Wie Menschen, die ein Start-up gründen wollen, von der Ausbildung an einer Business School profitieren.

Von Christine Demmer

Vor neun Jahren nahm Christian Bachmann sein Abschlusszeugnis der HHL Leipzig Graduate School of Management in Empfang. Ein Jahr später stand sein Name im Handelsregister. "Der Fokus im MBA-Programm lag nicht auf Unternehmensgründung", sagt Bachmann, "aber das Thema war unterschwellig da." Insofern zieht der heute 42-Jährige rückblickend Bilanz: "Ja, das Studium hat meine Entscheidung beeinflusst - manche Kurse spielten dabei mehr, manche weniger eine Rolle." Man lerne Themen kennen, in denen man selbst nicht so tief drin stecke und die sich später für die eigene Firma als nützlich erweisen würden.

### Aufgaben
A. Wie alt ist Christian Bachmann laut dem Textauszug heute?
B. Fasse den Absatz des Textauszugs, der mit „Vor neun Jahren nahm Christian Bachmann“ beginnt, kürzer zusammen und behalte dabei die wichtigsten Fakten bei.
Die Zeilen stammen aus einer anderen Quelle.

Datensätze
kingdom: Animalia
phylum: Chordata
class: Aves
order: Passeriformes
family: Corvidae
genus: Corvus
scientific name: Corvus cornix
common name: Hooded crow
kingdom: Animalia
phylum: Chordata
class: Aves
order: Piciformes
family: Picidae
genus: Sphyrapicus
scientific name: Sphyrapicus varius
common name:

--

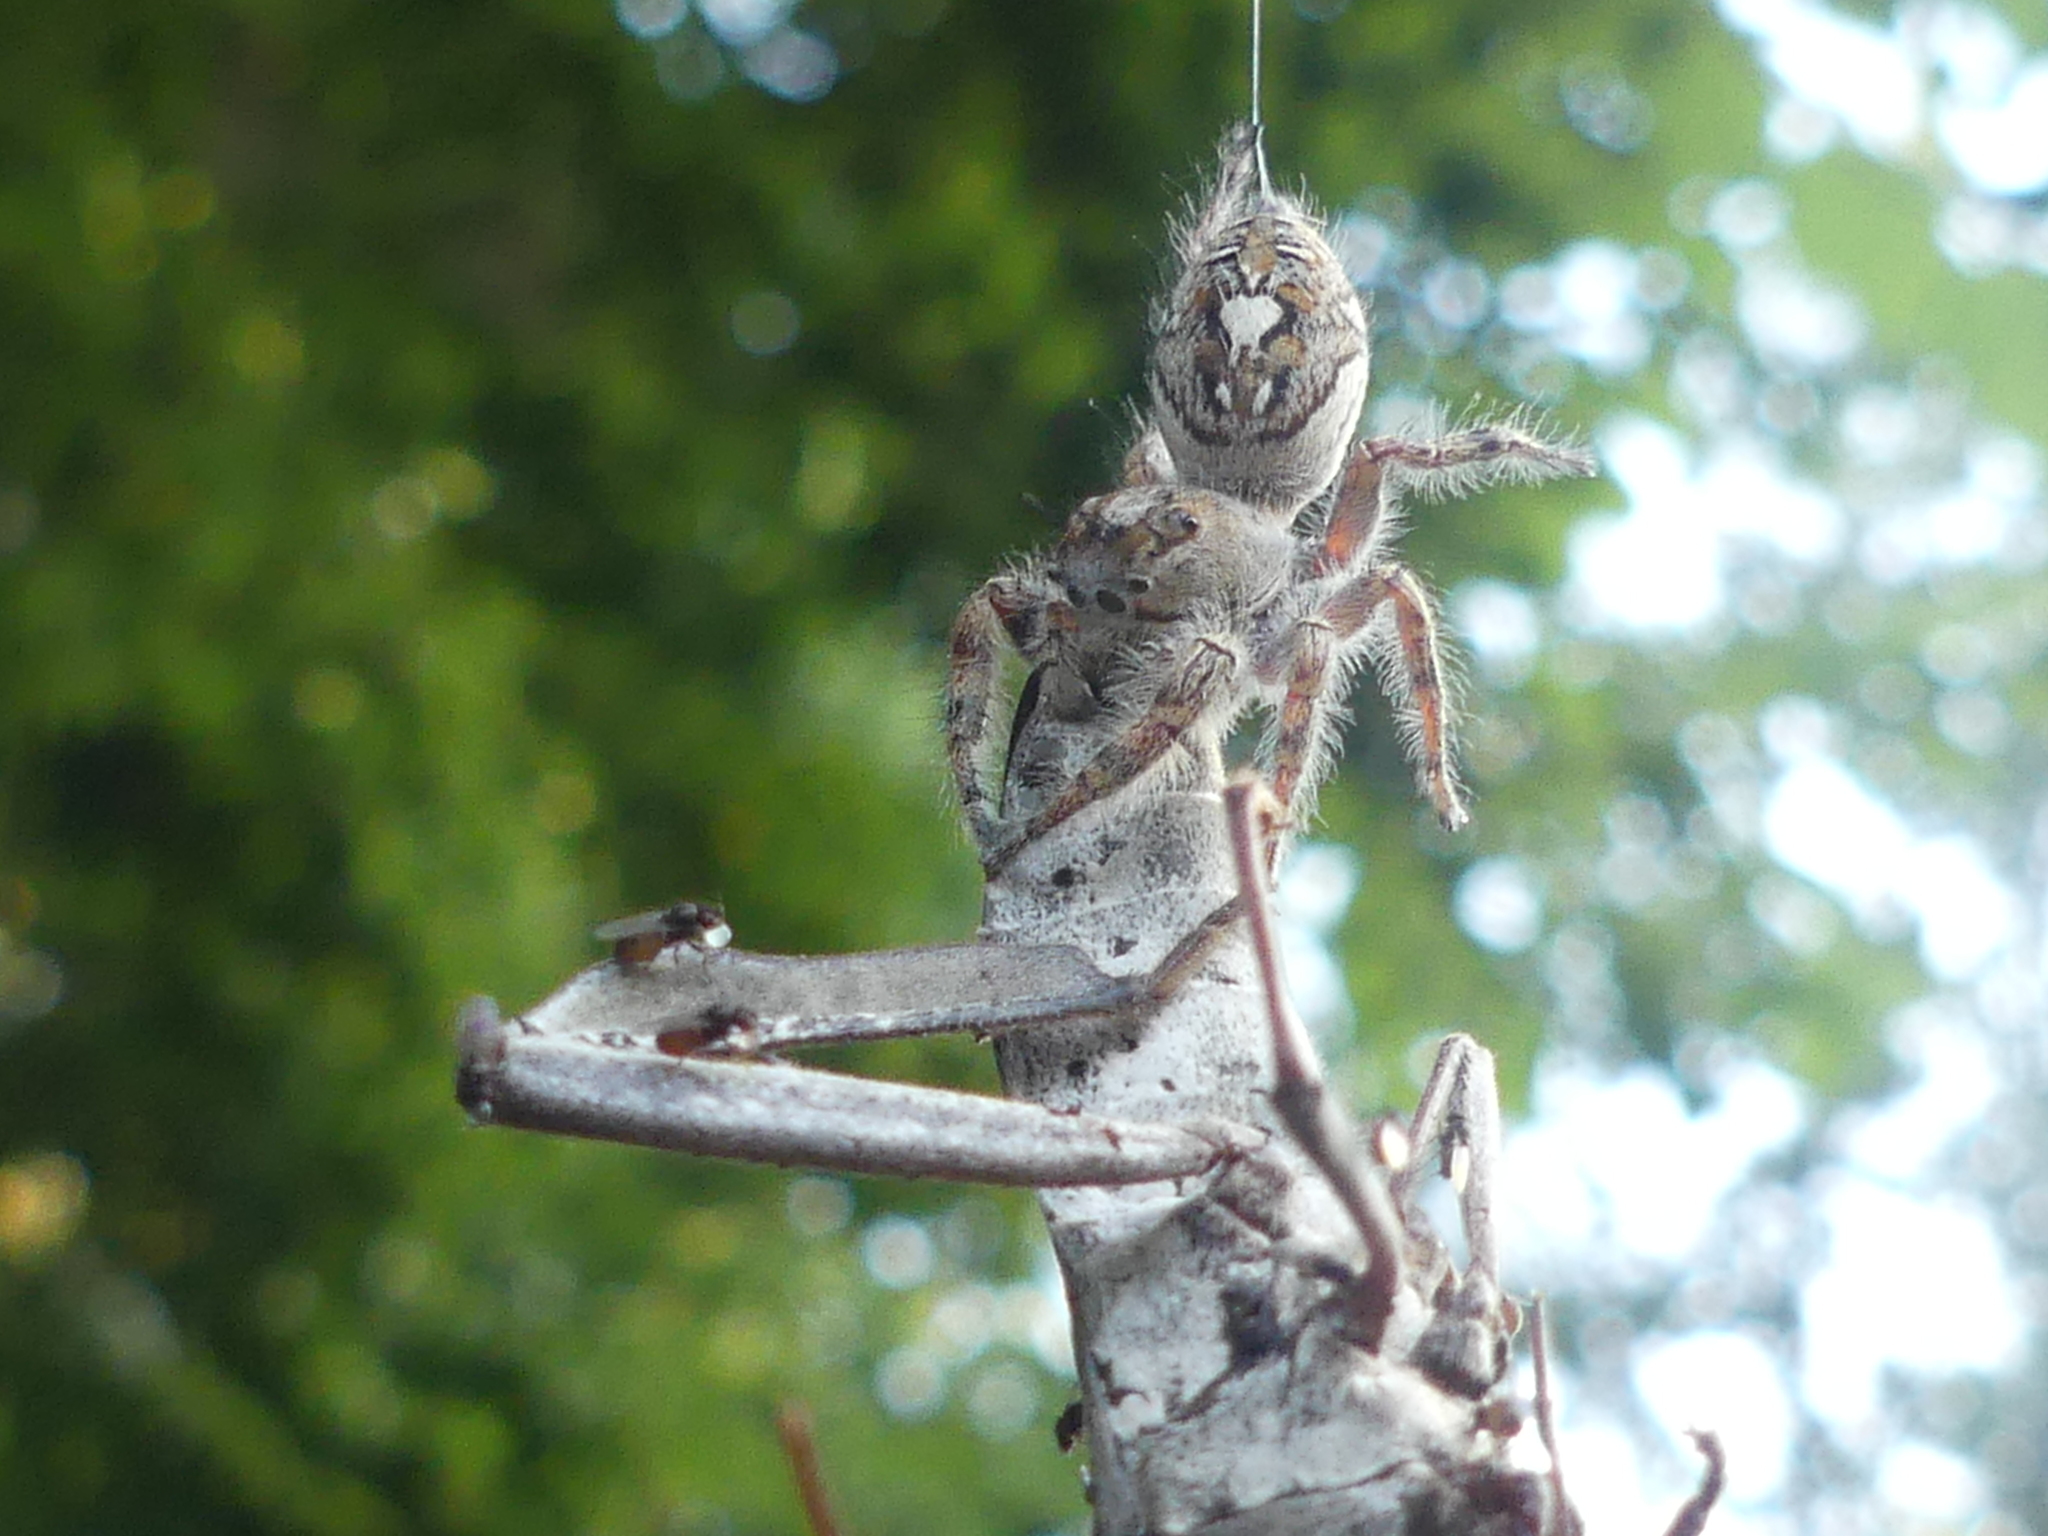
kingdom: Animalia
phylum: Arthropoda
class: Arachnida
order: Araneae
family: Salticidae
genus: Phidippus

### Vollständige Antworten
A. Er ist heute 42 Jahre alt.

B. Christian Bachmann erhielt vor neun Jahren sein Abschlusszeugnis der HHL Leipzig Graduate School of Management, ein Jahr später stand sein Name im Handelsregister. Unternehmensgründung war im MBA-Programm kein Schwerpunkt, aber unterschwellig präsent. Rückblickend sagt der heute 42-Jährige, das Studium habe seine Entscheidung beeinflusst, manche Kurse mehr, manche weniger. Man lerne dort Themen kennen, in denen man selbst nicht so tief stecke und die sich später für die eigene Firma als nützlich erwiesen.